The back stories of Hong Kong racing have been passed on from one generation to the next until we’ve arrived with the Group 1 horse racing product we have today.
In many ways, it’s the most successful and well traveled product that’s truly Made In Hong Kong.
It’s a product that includes Shatin and Happy Valley racecourses. The magic of Joao Moreira, the thirteen consecutive Jockey Premierships of Douglas Whyte, and the brilliance of Zac Purton.
It’s the evolution of the Happy Wednesday brand, leading by example, and on the front foot, all the potential waiting to happen at the Conghua Training Facilities in Guangzhou, the turnover and attendance figures, the huge emphasis on integrity in racing, and horse racing giving back to make its home a better place.
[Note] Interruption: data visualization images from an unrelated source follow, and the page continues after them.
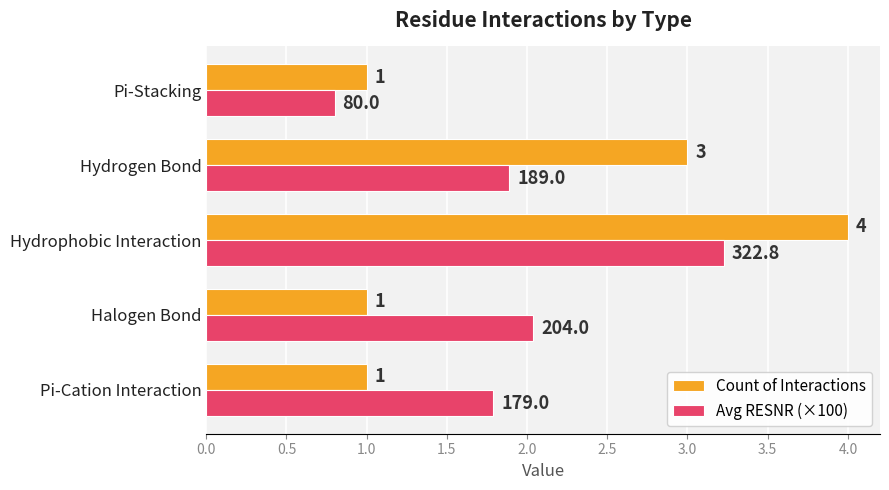

True or false: Avg RESNR (×100) has a value of 0.8 at Pi-Stacking.

True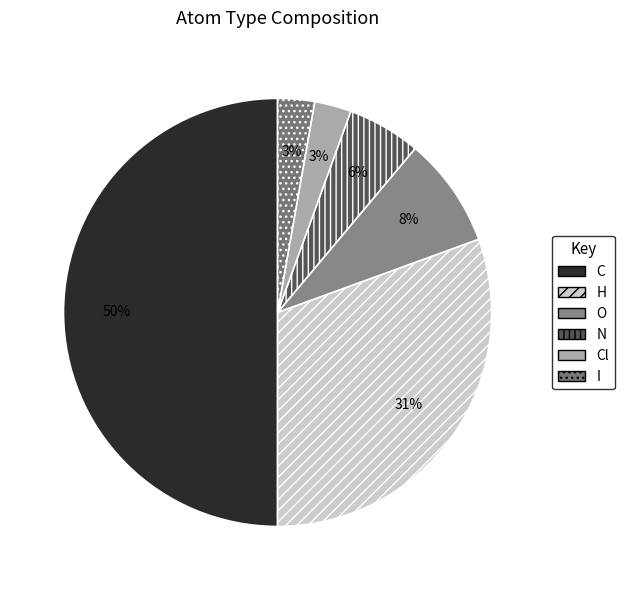

To the nearest percent, what is the difference between the largest and smallest slice percentages?

47%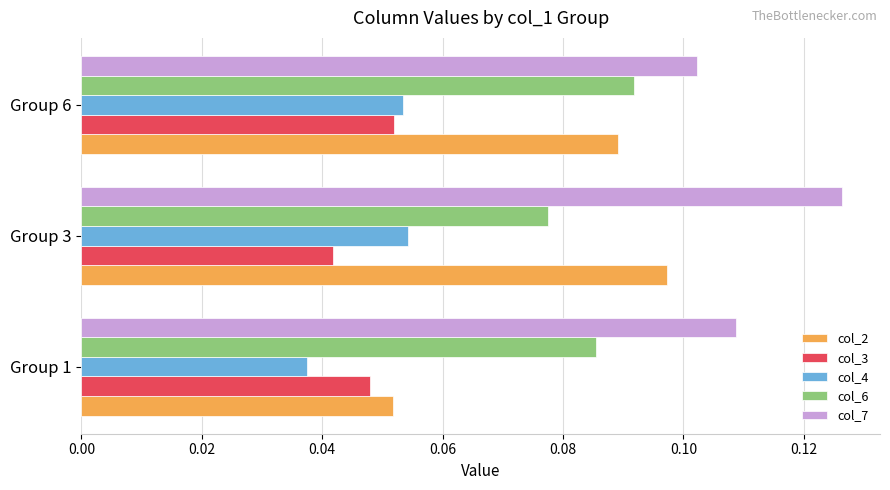

At which category is the sum across all series the highest?

Group 3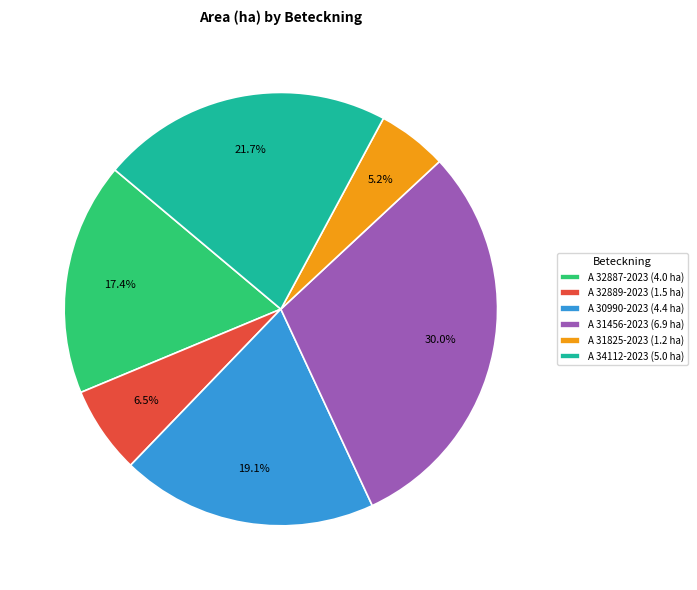

Does A 32889-2023 represent more than half of the total?

No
Unless living here, it’s often difficult to explain. Horse racing is extremely popular, but it’s not all-consuming. There’s plenty of life outside of the sport. If one has had a losing day, there’s always tomorrow. It doesn’t spill over onto rants as opposed to opinions on Twitter or its Chinese equivalent called WeChat. The sometime Cantonese choruses of “Diiiiiiuuuus” to show dissatisfaction are left at the racecourse.
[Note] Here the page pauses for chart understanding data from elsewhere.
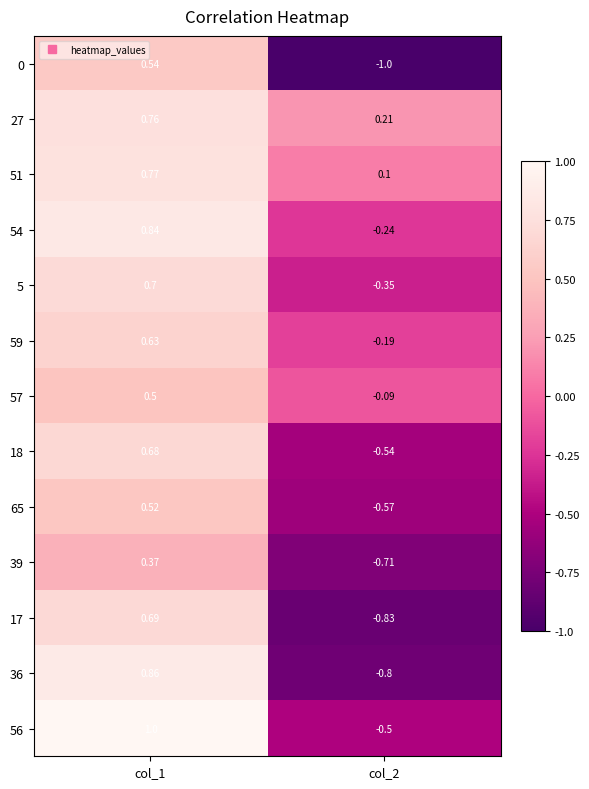

How many distinct data groups are displayed?

13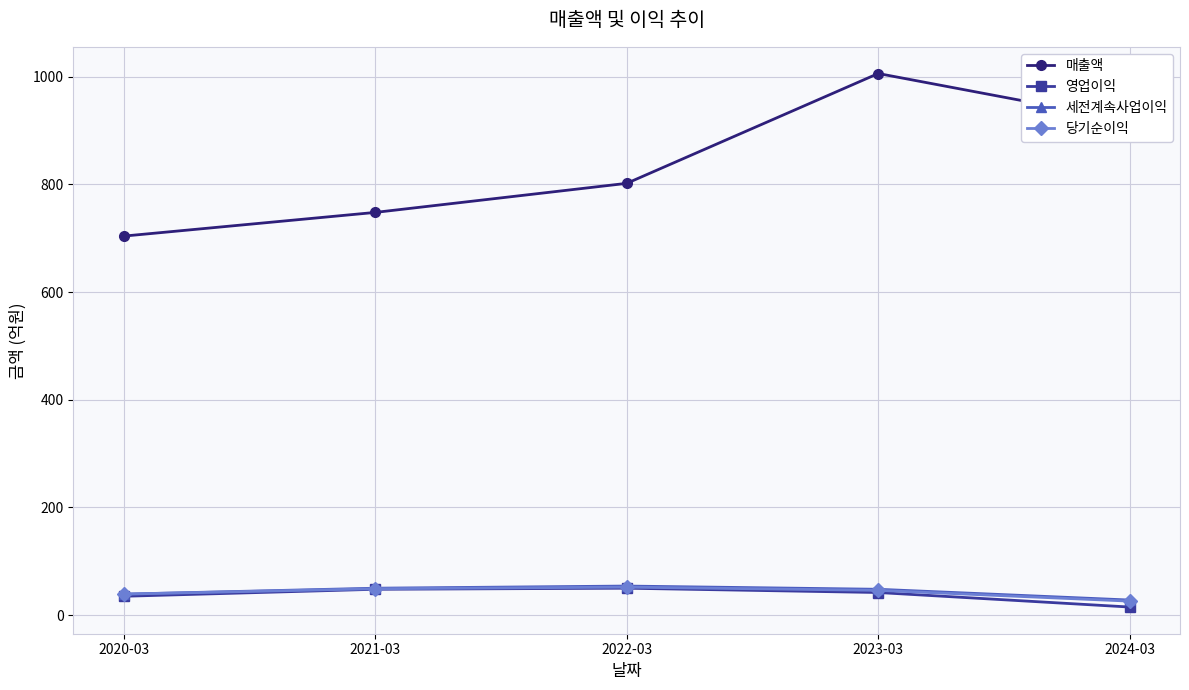

Which series changed the most between 2020-03 and 2024-03?

매출액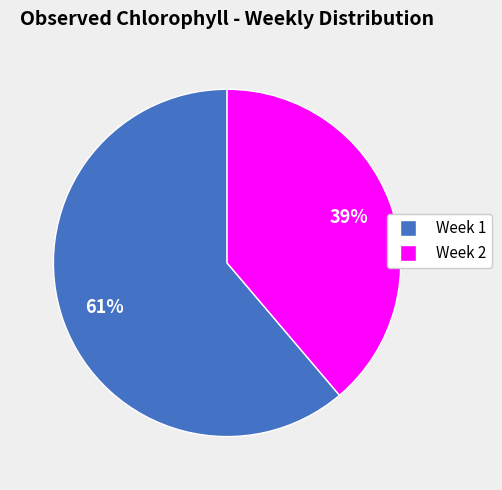

How many segments does this pie chart have?

2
Negativity and anger is not allowed to take over the sport. Maybe it’s also a cultural difference, but Hong Kong racing fans won’t accept it, the racing media don’t fan the fires, and the HKJC will step in to ensure that things never reach a farcical level of bumbling and adopting a silence of the lambs approach, not when given the power by the government to steer horse racing in the right direction. Don’t like the sport? The door is over there.
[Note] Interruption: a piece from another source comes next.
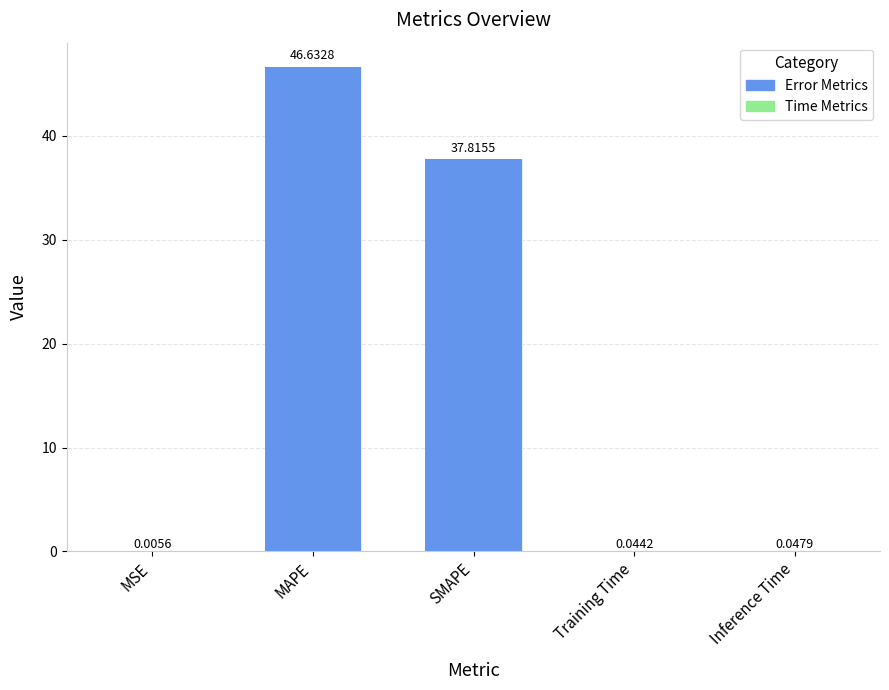

Which label corresponds to the smallest value in the chart?

MSE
It’s been a long and strange trip for Hong Kong racing, and now that we’re here, there’s more work to be done. Together. This won’t happen if there’s the constant din of Angry Birds flapping their wings while the Neros fiddle watching their Romes continue to burn around them.
This doesn’t make for a positive picture for the future of the sport. And that’s not anything to do with cultural differences. This is to do with being pragmatic and logical. This is to do with knowing where one has been, where one is now, and seeing the future that lies ahead.